US Senators John McCain (R-Ariz.) and Sheldon Whitehouse (D-R.I.) are joining the legal fight against partisan gerrymandering.
McCain and Whitehouse filed a joint amicus brief to the Supreme Court in the case, Gill v. Whitford -- the first case in which a federal court ruled electoral districts unconstitutional not on the basis of race, gender, or socioeconomic class, but because of political discrimination.
In this case, the court ruled that Wisconsin legislative districts were so partisan that they violated the voting rights of those outside the Republican Party, the party that currently controls the state legislature and the redistricting process.
Of note, 31 briefs have been filed in Gill v Whitford against extreme partisan gerrymandering.
“Americans do not like gerrymandering,” McCain and Whitehouse write.
“They see its mischief, and absent a legal remedy, their sense of powerlessness and discouragement has increased, deepening the crisis of confidence in our democracy.
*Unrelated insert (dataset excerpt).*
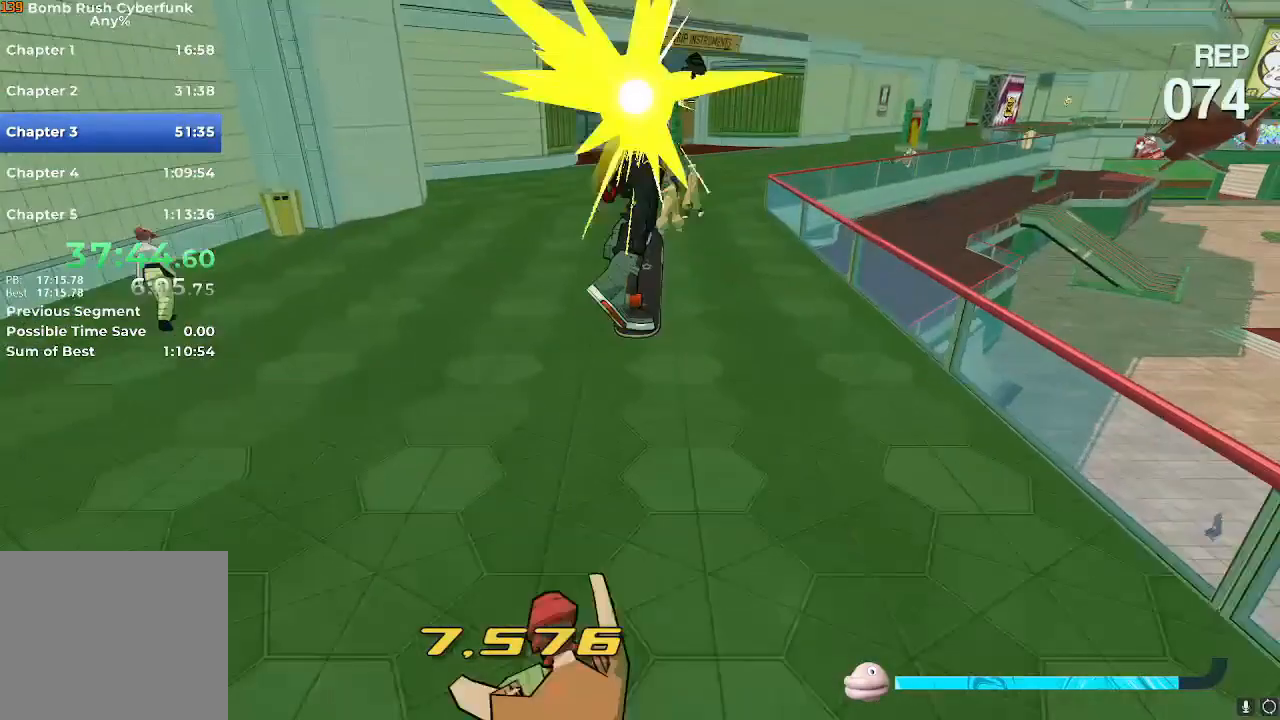
{"buttons": ["R2"], "left_stick": "up", "right_stick": "right", "events": [[350, "right_stick", "right"]]}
We share this perspective. From our vantage point, we see wasted votes and silenced voices. We see hidden power. And we see a correctable problem.”
Without established Supreme Court precedent, federal courts have been reluctant to take up gerrymandering cases that don't deal with racial or socioeconomic discrimination.
"The increase in partisan gerrymandering following Vieth, fueled by dark money contributions and advanced technology, distorts our representative democracy and pollutes Americans’ faith in their political institutions,” McCain and Whitehouse write.
They add, “As Republicans and Democrats battle each other to control redistricting, the real losers are the American people.”
The situation, however, has changed as plaintiffs and redistricting reformers are using statistical models like the efficiency gap to establish a measurable standard to show how extreme partisan gerrymandering has become.
Gill v. Whitford has changed the legal and judicial paradigm, potentially opening the door for future challenges to partisan gerrymandering across the country, and an end to the two-party scheme.